[[ Material provided open ]]

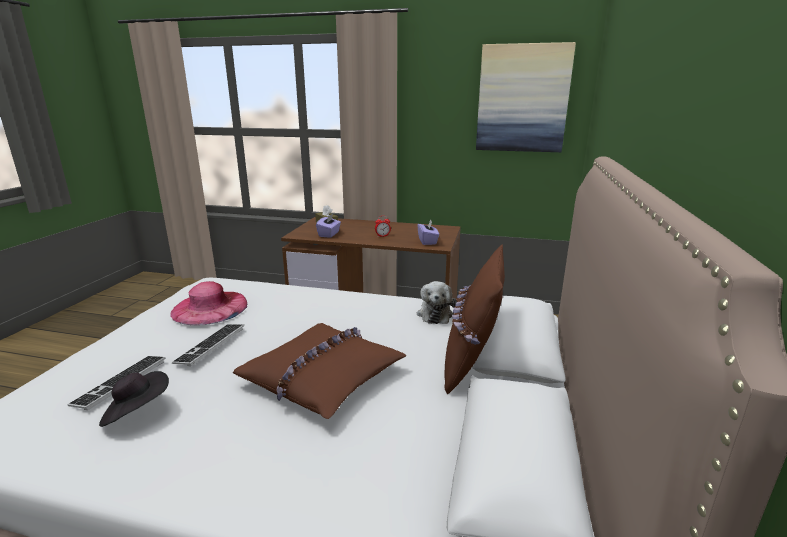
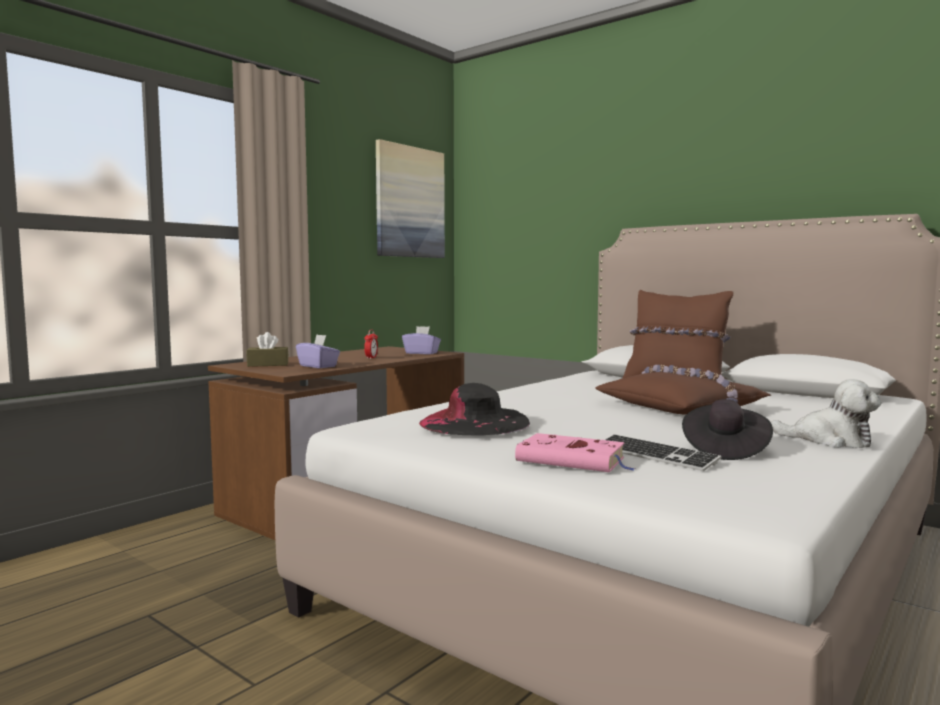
camera: 65 degrees left, 15 degrees down
(108, 354) = (573, 460): none -> pink book
(210, 307) = (474, 422): pink hat -> black hat
(210, 345) = (588, 426): keyboard -> none
(435, 314) = (578, 381): plush toy -> plush toy (829, 440)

[[ Material provided closed ]]

**What you should do**
The entries above are to be returned exactly, without their pictures.

**Solution to this task**
camera: 65 degrees left, 15 degrees down
(108, 354) = (573, 460): none -> pink book
(210, 307) = (474, 422): pink hat -> black hat
(210, 345) = (588, 426): keyboard -> none
(435, 314) = (578, 381): plush toy -> plush toy (829, 440)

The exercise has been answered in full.